Samsung SDI has invested 5 billion won for shares in Philenergy, the battery equipment subsidiary of Philoptics.
Samsung will get 60,000 shares for 83,334 won per share. It will have a non-executive board member at Philenergy. An executive overseeing planning will take the seat, people familiar with the matter said.
The investment marks the second time that the South Korean battery maker is investing in its subcontractor. It previously formed a joint venture with anode maker EcoPro BM.
Samsung SDI was expanding its factory at Göd, Hungary. It is improving the first factory is planning to produce Gen 5 batteries that will use anode materials made of nickel, cobalt and aluminum (NCA). Nickel will account for over 80% of the material.
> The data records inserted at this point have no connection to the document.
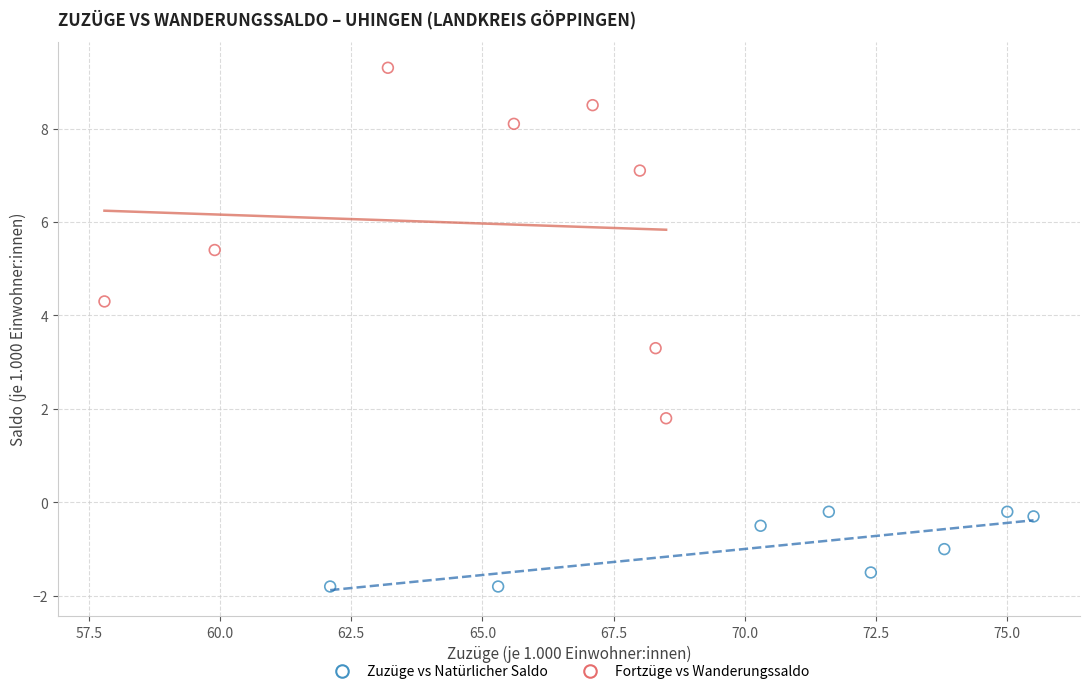

Which series reaches the minimum Y coordinate?

Zuzüge vs Natürlicher Saldo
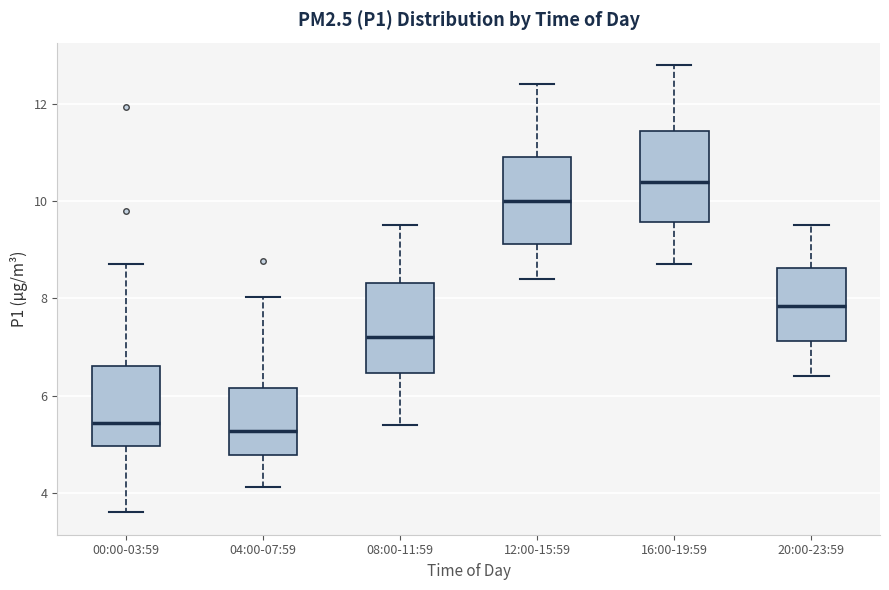

Where does the median line of the box for 04:00-07:59 sit on the y-axis? The values are not printed on the chart, so give them approximately, as read against the axis.

5.2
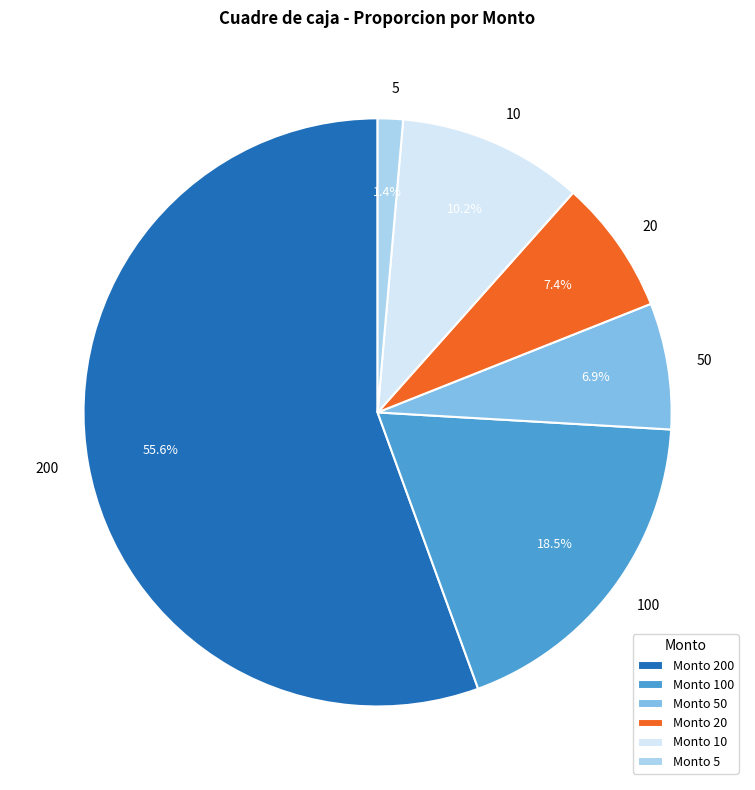

Which slice represents more than half of the pie?

Monto 200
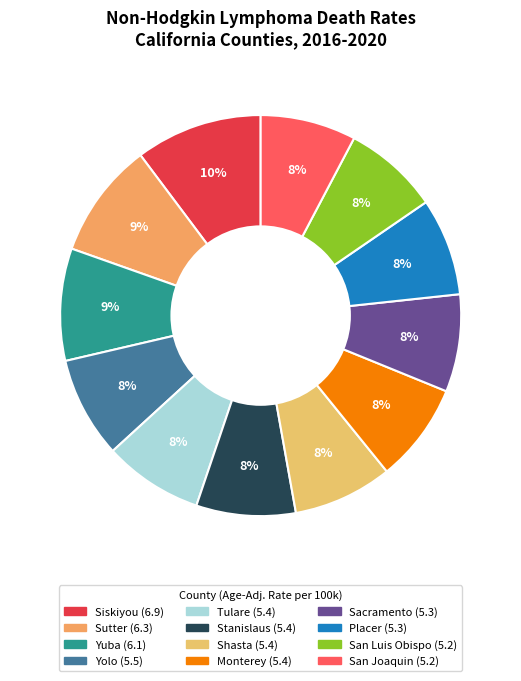

Is there any slice that represents more than half of the pie?

No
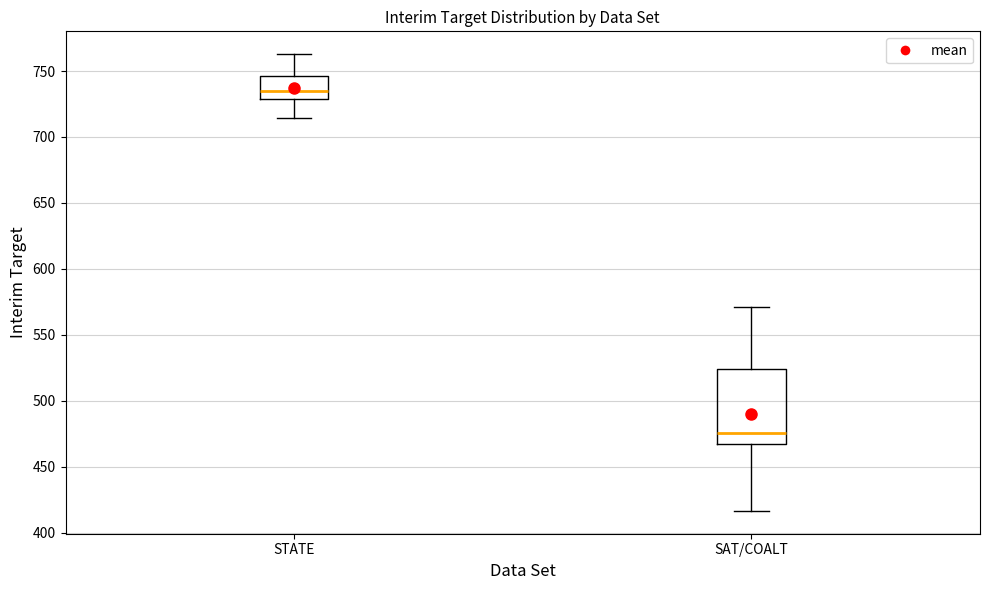

Which box is the tallest, from its lower edge to its upper edge?

SAT/COALT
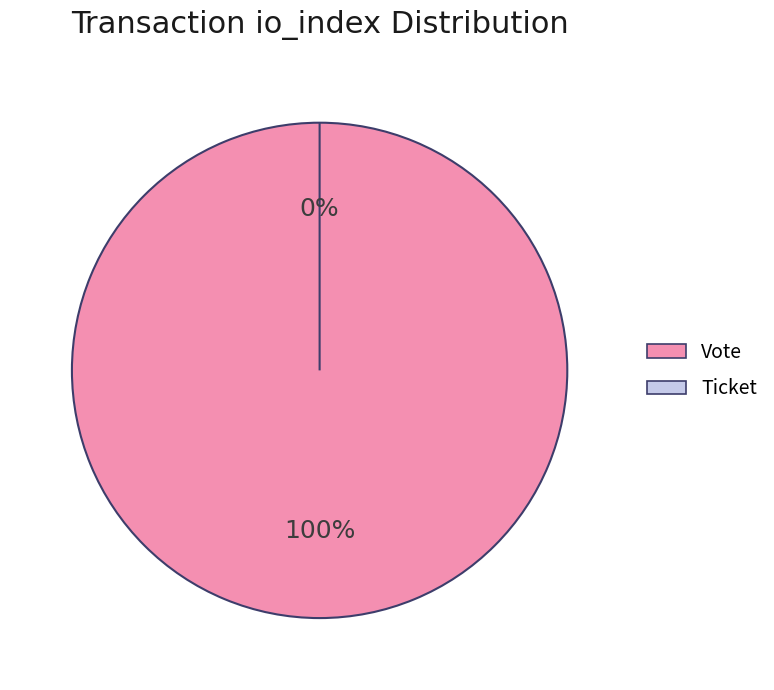

How many slices are in this pie chart?

2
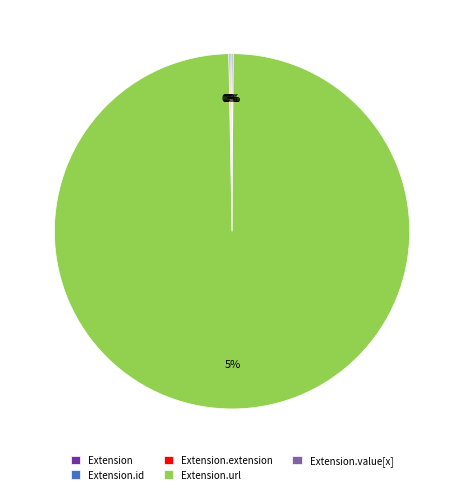

Between Extension and Extension.url, which is larger?

Extension.url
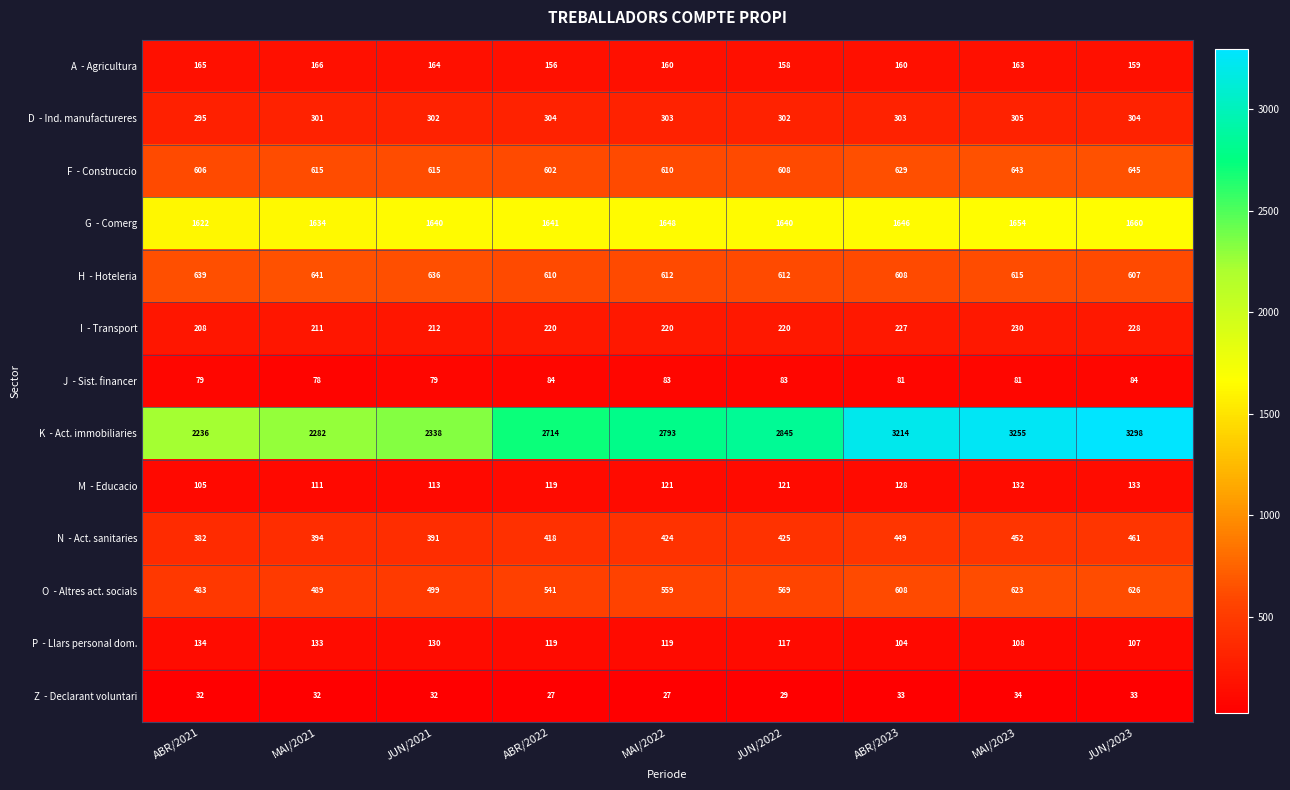

What is the maximum value shown in the chart?

3298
Samsung is also planning apply the stacking process there where the anode, electrolyte, separator and cathode are stacked together like stairs. Philenergy is the exclusive supplier of necessary equipment for the process.
Philenergy will likely secure a stable revenue stream going forward from the deeper partnership formed by Samsung SDI’s investment. It has already accumulated 110 billion won in orders from the Hungary factory. Samsung, in turn, will be able to protect its core production technologies and get a steady supplier of needed equipment.
Samsung SDI plans to invest in Hungary up to 2030. Its goal is to produce 18 million cells per month there by 2030. The first factory will produce 6 million cells and the second factory 12 million cells. It plans to invest a total of 1.2 trillion won in the factory.